* _The task_:
Once the images are removed, set down everything else in the listing below exactly.

* _Stored data_:

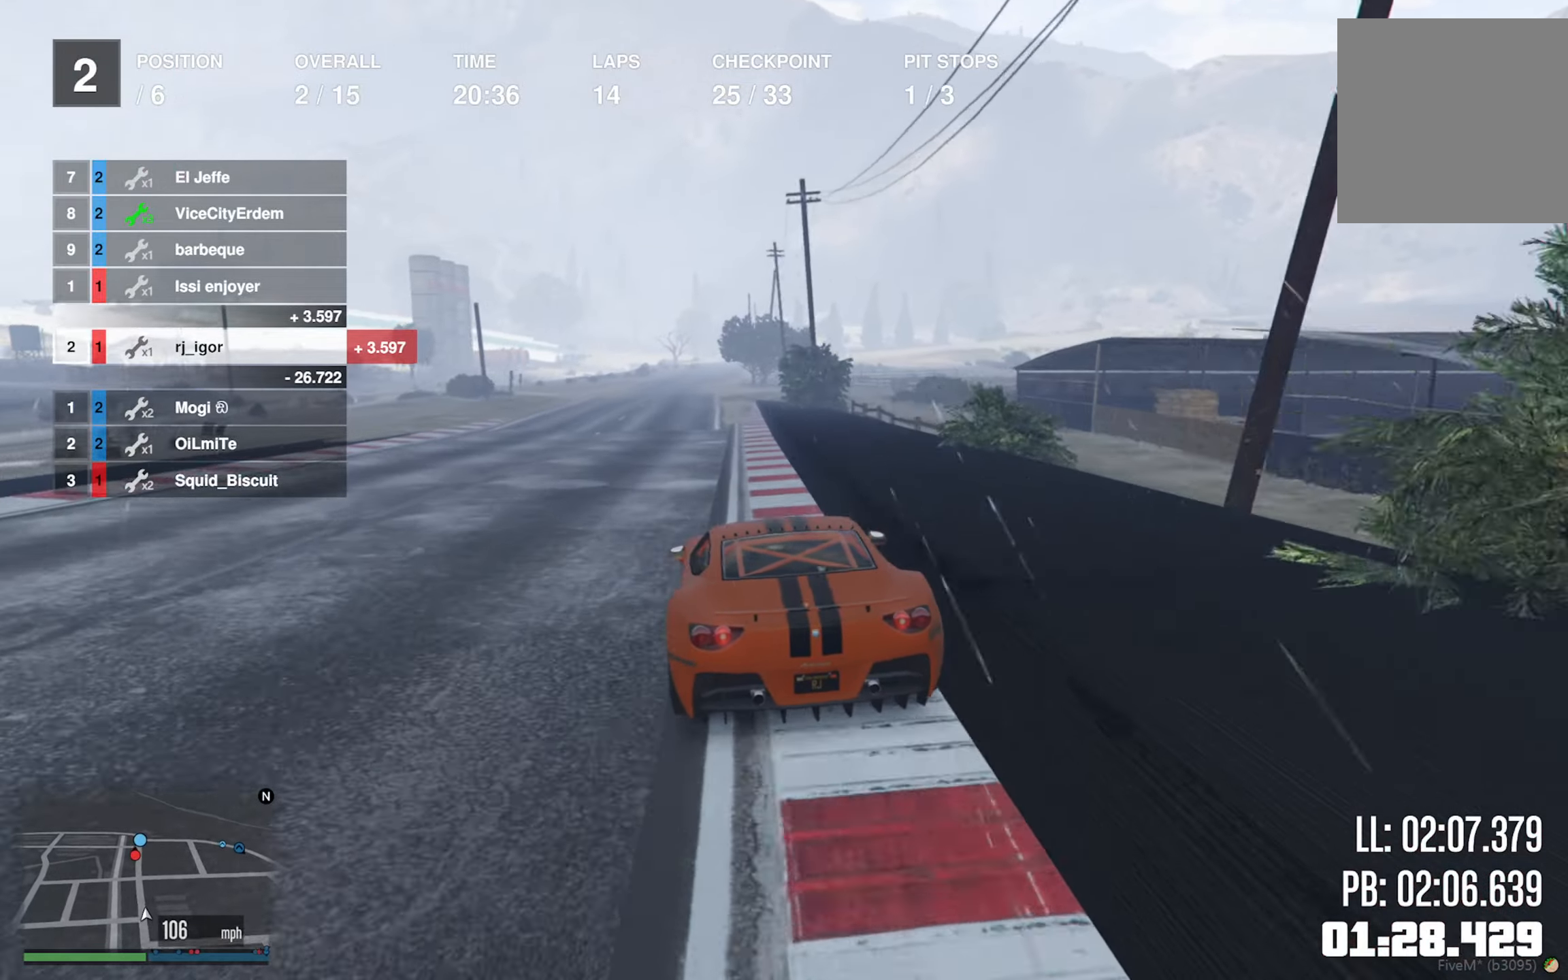
{"buttons": ["R2"], "left_stick": "center", "right_stick": "center", "events": [[134, "left_stick", "center"]]}
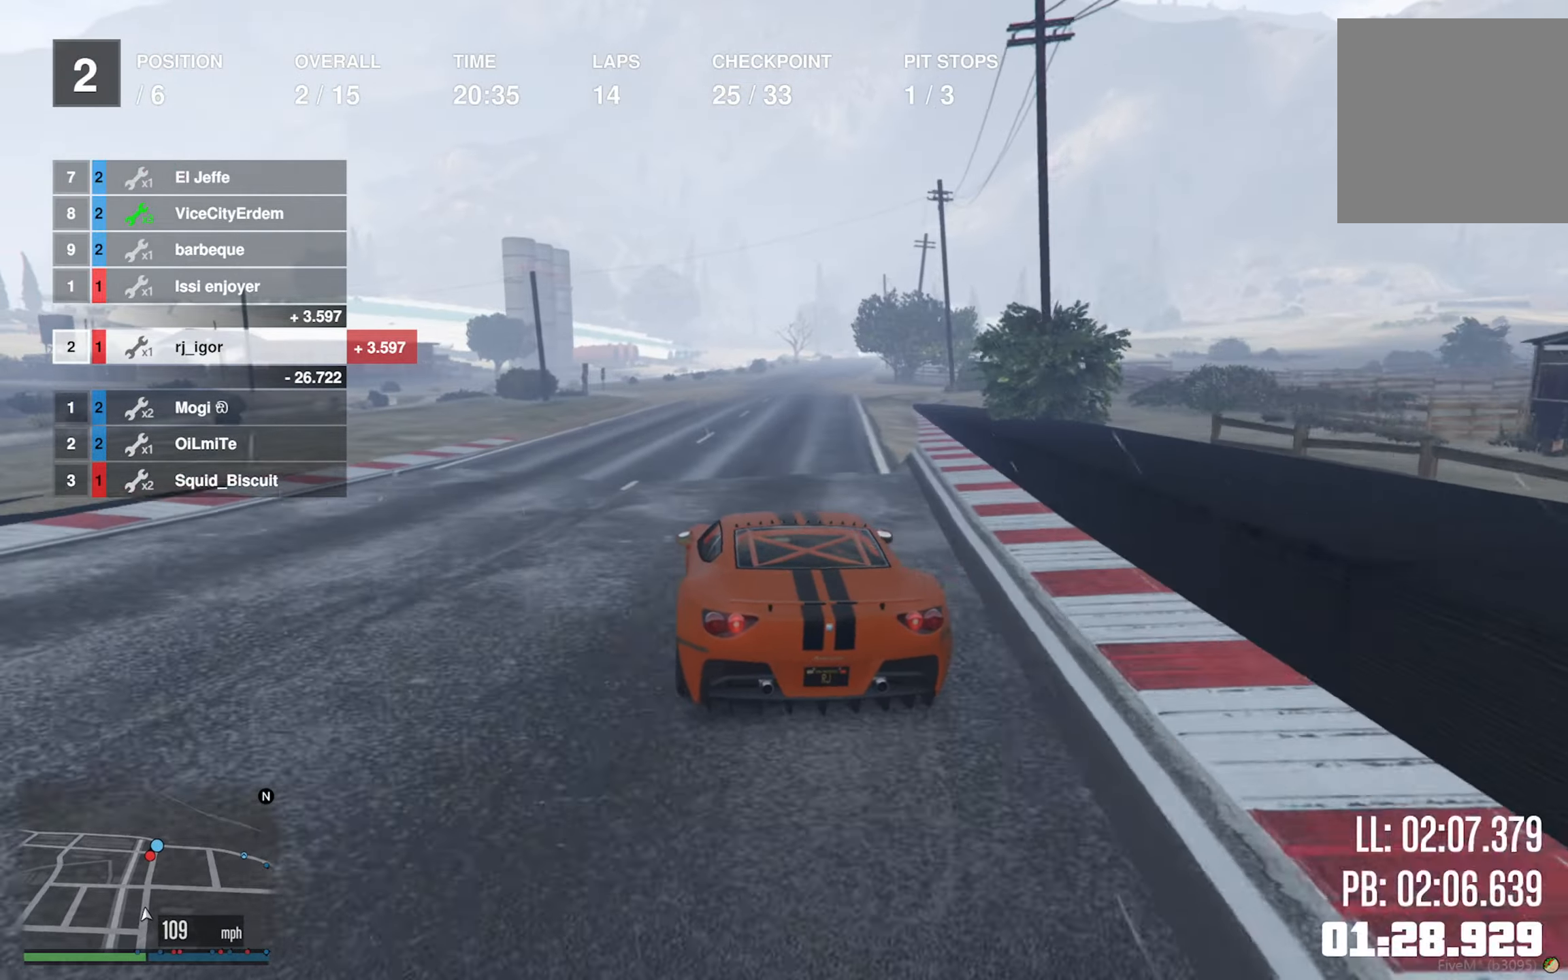
{"buttons": ["R2"], "left_stick": "center", "right_stick": "center", "events": [[234, "left_stick", "down-right"], [384, "left_stick", "center"]]}
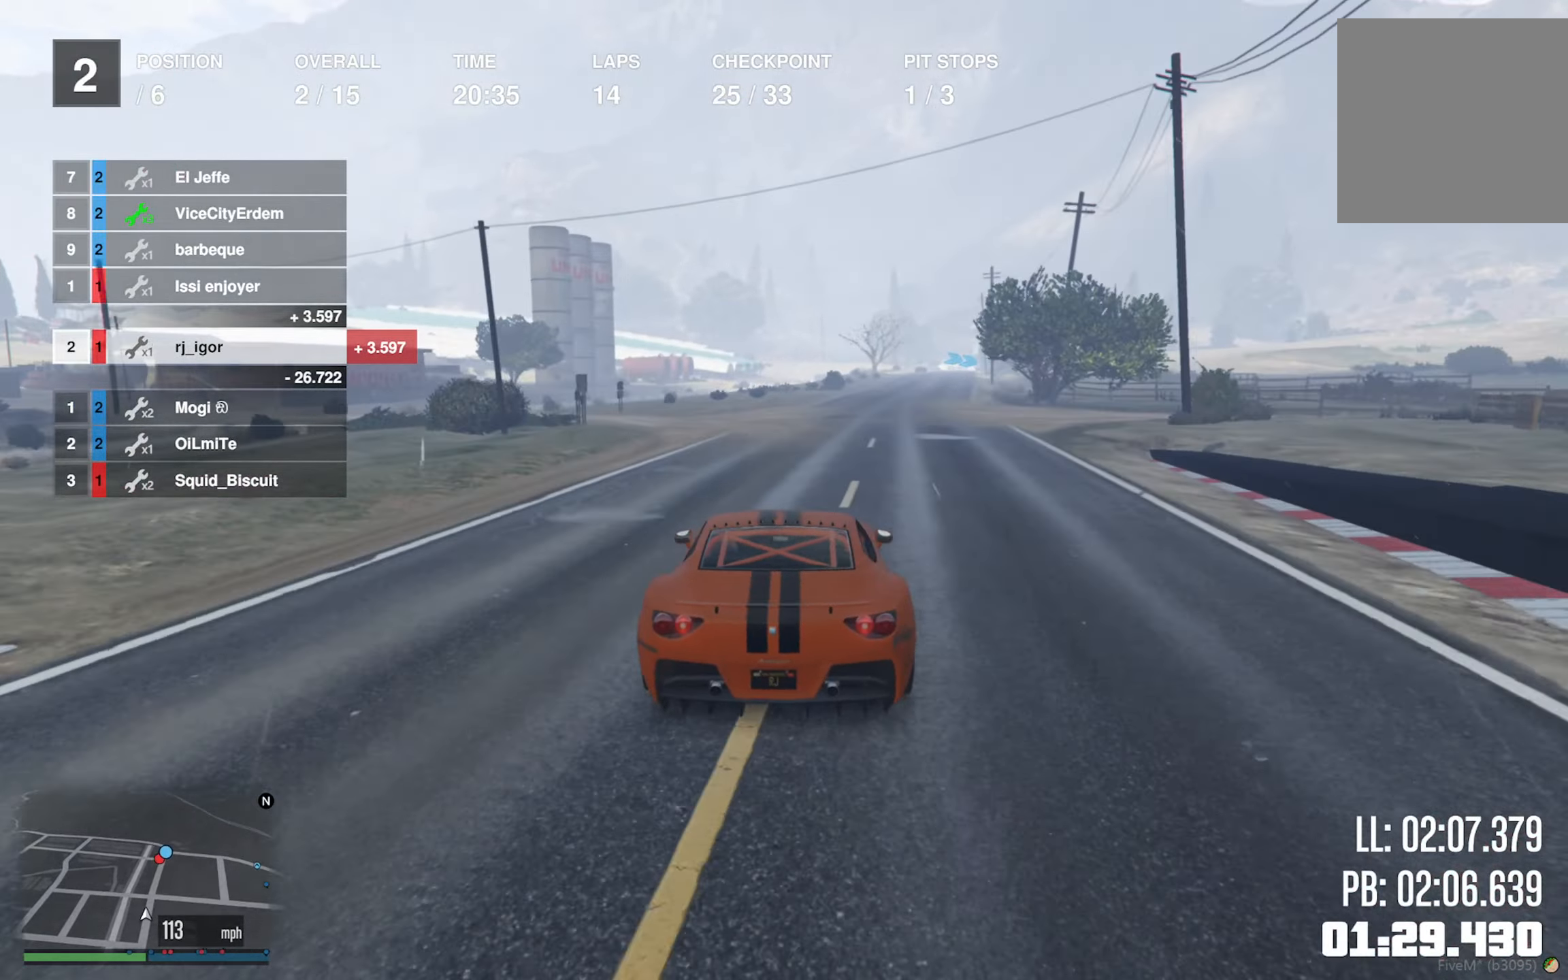
{"buttons": ["R2"], "left_stick": "down-right", "right_stick": "center", "events": [[100, "left_stick", "down-right"], [217, "left_stick", "center"], [384, "left_stick", "down-right"]]}
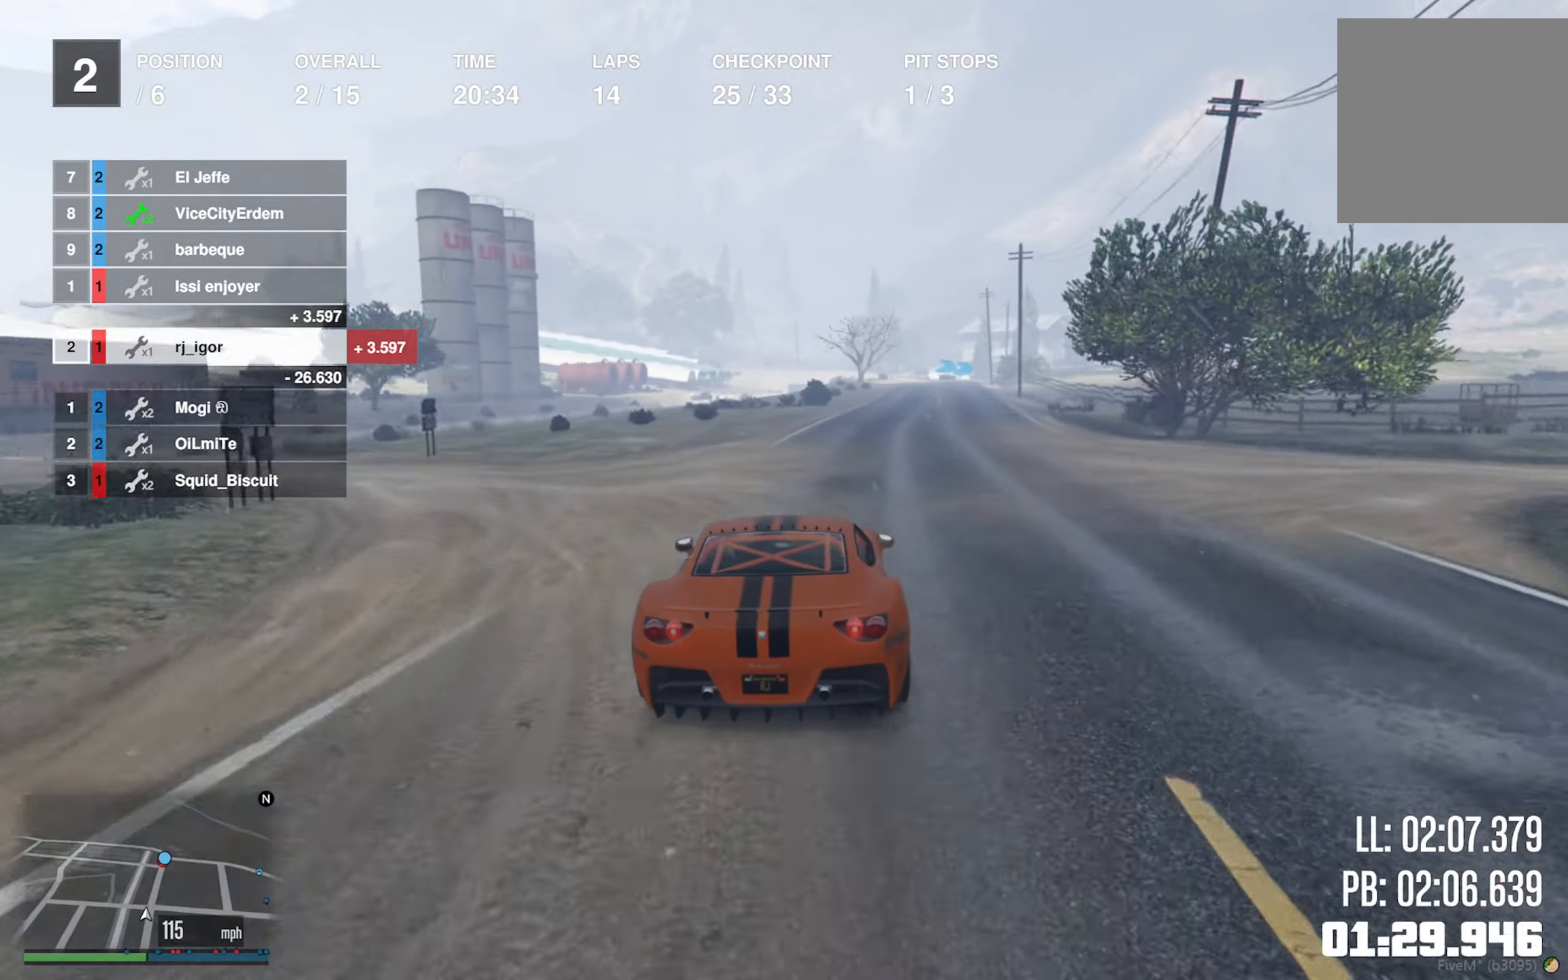
{"buttons": ["R2"], "left_stick": "center", "right_stick": "center", "events": [[17, "left_stick", "center"], [184, "left_stick", "down-right"], [300, "left_stick", "center"]]}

* _Task response_:
{"buttons": ["R2"], "left_stick": "center", "right_stick": "center", "events": [[134, "left_stick", "center"]]}
{"buttons": ["R2"], "left_stick": "center", "right_stick": "center", "events": [[234, "left_stick", "down-right"], [384, "left_stick", "center"]]}
{"buttons": ["R2"], "left_stick": "down-right", "right_stick": "center", "events": [[100, "left_stick", "down-right"], [217, "left_stick", "center"], [384, "left_stick", "down-right"]]}
{"buttons": ["R2"], "left_stick": "center", "right_stick": "center", "events": [[17, "left_stick", "center"], [184, "left_stick", "down-right"], [300, "left_stick", "center"]]}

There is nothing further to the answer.